• **Exercise aim**
Reproduce the items below line for line without changing anything, but leave out the pictures.

• **Working data**
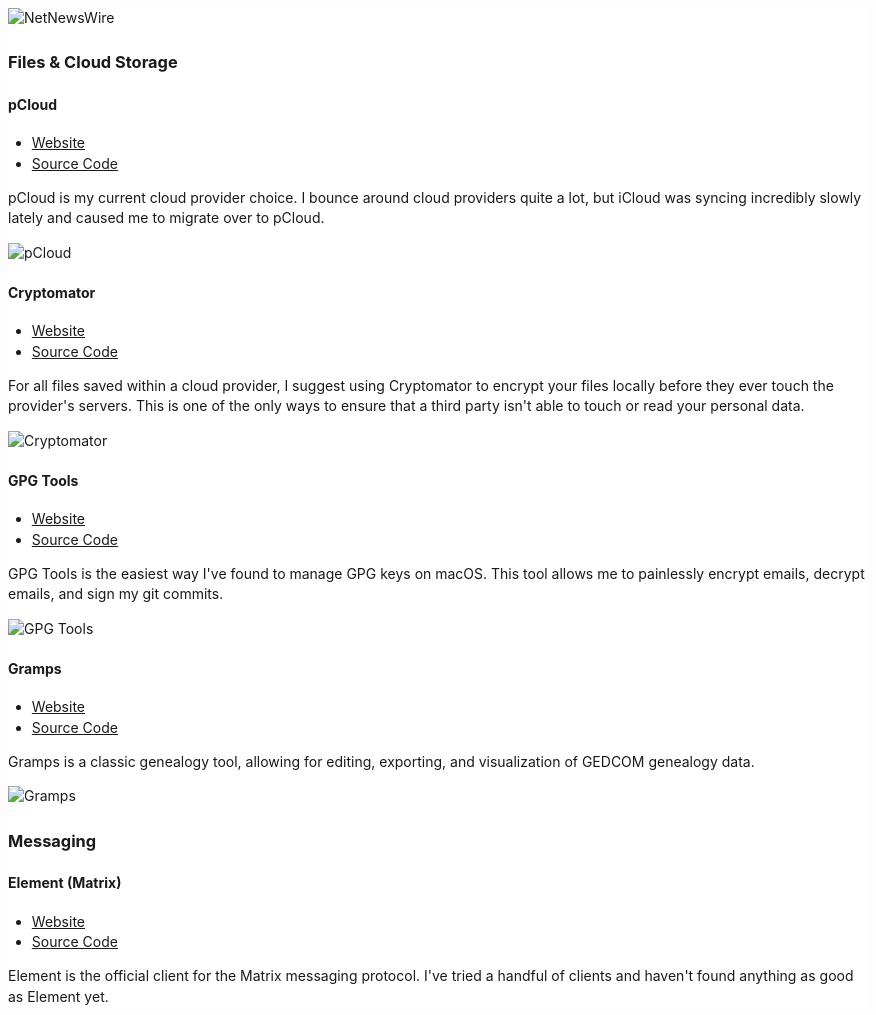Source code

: ![NetNewsWire](https://img.cleberg.net/blog/20220612-foss-macos-apps/netnewswire.png)

### Files & Cloud Storage

#### pCloud

- [Website](https://www.pcloud.com/)
- [Source Code](https://github.com/pcloud)

pCloud is my current cloud provider choice. I bounce around cloud providers quite a lot,
but iCloud was syncing incredibly slowly lately and caused me to migrate over to pCloud.

![pCloud](https://img.cleberg.net/blog/20220612-foss-macos-apps/pcloud.png)

#### Cryptomator

- [Website](https://cryptomator.org/)
- [Source Code](https://github.com/cryptomator/cryptomator)

For all files saved within a cloud provider, I suggest using Cryptomator to encrypt your
files locally before they ever touch the provider's servers. This is one of the only ways
to ensure that a third party isn't able to touch or read your personal data.

![Cryptomator](https://img.cleberg.net/blog/20220612-foss-macos-apps/cryptomator.png)

#### GPG Tools

- [Website](https://gpgtools.org/)
- [Source Code](https://releases.gpgtools.org/GPG_Suite-2022.1.txz)

GPG Tools is the easiest way I've found to manage GPG keys on macOS. This tool allows me
to painlessly encrypt emails, decrypt emails, and sign my git commits.

![GPG Tools](https://img.cleberg.net/blog/20220612-foss-macos-apps/gpg_tools.png)

#### Gramps

- [Website](https://gramps-project.org/blog/)
- [Source Code](https://github.com/gramps-project/gramps)

Gramps is a classic genealogy tool, allowing for editing, exporting, and visualization
of GEDCOM genealogy data.

![Gramps](https://img.cleberg.net/blog/20220612-foss-macos-apps/gramps.png)

### Messaging

#### Element (Matrix)

- [Website](https://element.io/)
- [Source Code](https://github.com/vector-im)

Element is the official client for the Matrix messaging protocol. I've tried a handful of
clients and haven't found anything as good as Element yet.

• **Exercise response**
Source code

: ![NetNewsWire](https://img.cleberg.net/blog/20220612-foss-macos-apps/netnewswire.png)

### Files & Cloud Storage

#### pCloud

- [Website](https://www.pcloud.com/)
- [Source Code](https://github.com/pcloud)

pCloud is my current cloud provider choice. I bounce around cloud providers quite a lot,
but iCloud was syncing incredibly slowly lately and caused me to migrate over to pCloud.

![pCloud](https://img.cleberg.net/blog/20220612-foss-macos-apps/pcloud.png)

#### Cryptomator

- [Website](https://cryptomator.org/)
- [Source Code](https://github.com/cryptomator/cryptomator)

For all files saved within a cloud provider, I suggest using Cryptomator to encrypt your
files locally before they ever touch the provider's servers. This is one of the only ways
to ensure that a third party isn't able to touch or read your personal data.

![Cryptomator](https://img.cleberg.net/blog/20220612-foss-macos-apps/cryptomator.png)

#### GPG Tools

- [Website](https://gpgtools.org/)
- [Source Code](https://releases.gpgtools.org/GPG_Suite-2022.1.txz)

GPG Tools is the easiest way I've found to manage GPG keys on macOS. This tool allows me
to painlessly encrypt emails, decrypt emails, and sign my git commits.

![GPG Tools](https://img.cleberg.net/blog/20220612-foss-macos-apps/gpg_tools.png)

#### Gramps

- [Website](https://gramps-project.org/blog/)
- [Source Code](https://github.com/gramps-project/gramps)

Gramps is a classic genealogy tool, allowing for editing, exporting, and visualization
of GEDCOM genealogy data.

![Gramps](https://img.cleberg.net/blog/20220612-foss-macos-apps/gramps.png)

### Messaging

#### Element (Matrix)

- [Website](https://element.io/)
- [Source Code](https://github.com/vector-im)

Element is the official client for the Matrix messaging protocol. I've tried a handful of
clients and haven't found anything as good as Element yet.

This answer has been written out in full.